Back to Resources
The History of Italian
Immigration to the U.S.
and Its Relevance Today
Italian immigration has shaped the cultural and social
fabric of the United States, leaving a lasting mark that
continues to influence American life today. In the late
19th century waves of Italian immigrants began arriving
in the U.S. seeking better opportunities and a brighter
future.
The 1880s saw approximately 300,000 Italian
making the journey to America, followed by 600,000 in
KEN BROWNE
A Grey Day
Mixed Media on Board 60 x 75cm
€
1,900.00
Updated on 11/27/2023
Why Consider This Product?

■ ■ ■ ■ ■

Rewrite the lines of the records as a Markdown table with the columns Row and Line, giving each line its row number and leaving out any blank lines.

RESPONSE FOR THIS EXERCISE:
| Row | Line |
|---|---|
| 1 | Back to Resources |
| 2 | The History of Italian |
| 3 | Immigration to the U.S. |
| 4 | and Its Relevance Today |
| 5 | Italian immigration has shaped the cultural and social |
| 6 | fabric of the United States, leaving a lasting mark that |
| 7 | continues to influence American life today. In the late |
| 8 | 19th century waves of Italian immigrants began arriving |
| 9 | in the U.S. seeking better opportunities and a brighter |
| 10 | future. |
| 11 | The 1880s saw approximately 300,000 Italian |
| 12 | making the journey to America, followed by 600,000 in |
| 13 | KEN BROWNE |
| 14 | A Grey Day |
| 15 | Mixed Media on Board 60 x 75cm |
| 16 | € |
| 17 | 1,900.00 |
| 18 | Updated on 11/27/2023 |
| 19 | Why Consider This Product? |